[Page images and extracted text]
.....

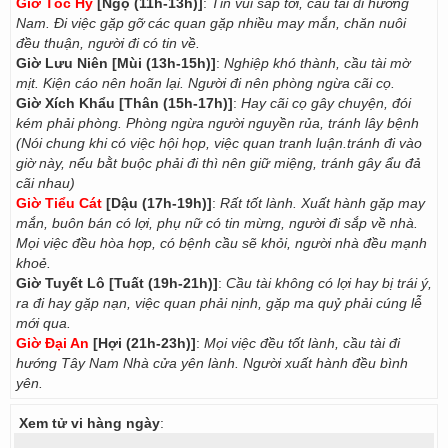
Giờ Tốc Hỷ
[Ngọ (11h-13h)]
:
Tin vui sắp tới, cầu tài đi hướng
Nam. Đi việc gặp gỡ các quan gặp nhiều may mắn, chăn nuôi
đều thuận, người đi có tin về.
Giờ Lưu Niên [Mùi (13h-15h)]
:
Nghiệp khó thành, cầu tài mờ
mịt. Kiện cáo nên hoãn lại. Người đi nên phòng ngừa cãi cọ.
Giờ Xích Khẩu [Thân (15h-17h)]
:
Hay cãi cọ gây chuyện, đói
kém phải phòng. Phòng ngừa người nguyền rủa, tránh lây bệnh
(Nói chung khi có việc hội họp, việc quan tranh luận.tránh đi vào
giờ này, nếu bằt buộc phải đi thì nên giữ miệng, tránh gây ẩu đả
cãi nhau)
Giờ Tiểu Cát
[Dậu (17h-19h)]
:
Rất tốt lành. Xuất hành gặp may
mắn, buôn bán có lợi, phụ nữ có tin mừng, người đi sắp về nhà.
Mọi việc đều hòa hợp, có bệnh cầu sẽ khỏi, người nhà đều mạnh
khoẻ.
Giờ Tuyết Lô [Tuất (19h-21h)]
:
Cầu tài không có lợi hay bị trái ý,
ra đi hay gặp nạn, việc quan phải nịnh, gặp ma quỷ phải cúng lễ
mới qua.
Giờ Đại An
[Hợi (21h-23h)]
:
Mọi việc đều tốt lành, cầu tài đi
hướng Tây Nam Nhà cửa yên lành. Người xuất hành đều bình
yên.
Xem tử vi hàng ngày
:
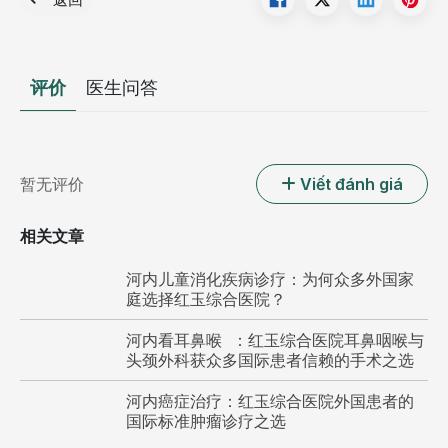
评价
医生问答
暂无评价
Viết đánh giá
相关文章
河内儿童消化疾病诊疗：为何众多外国家
庭选择红玉综合医院？
河内看耳鼻喉 ：红玉综合医院耳鼻咽喉与
头颈外科获众多国际患者信赖的手术之选
河内癌症治疗：红玉综合医院外国患者的
国际标准肿瘤诊疗之选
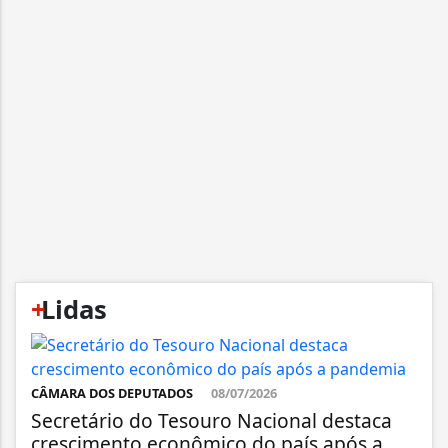
+
Lidas
CÂMARA DOS DEPUTADOS
08/07/2026
Secretário do Tesouro Nacional destaca
crescimento econômico do país após a...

.....

● **WHAT YOU NEED TO DO**: Each line from the line containing "河内儿童消化疾病诊疗：为何众多外国家" through the last line above must be written out exactly, and every picture must be omitted.

● **REPLY TO THE EXERCISE**:
河内儿童消化疾病诊疗：为何众多外国家
庭选择红玉综合医院？
河内看耳鼻喉 ：红玉综合医院耳鼻咽喉与
头颈外科获众多国际患者信赖的手术之选
河内癌症治疗：红玉综合医院外国患者的
国际标准肿瘤诊疗之选
+
Lidas
CÂMARA DOS DEPUTADOS
08/07/2026
Secretário do Tesouro Nacional destaca
crescimento econômico do país após a...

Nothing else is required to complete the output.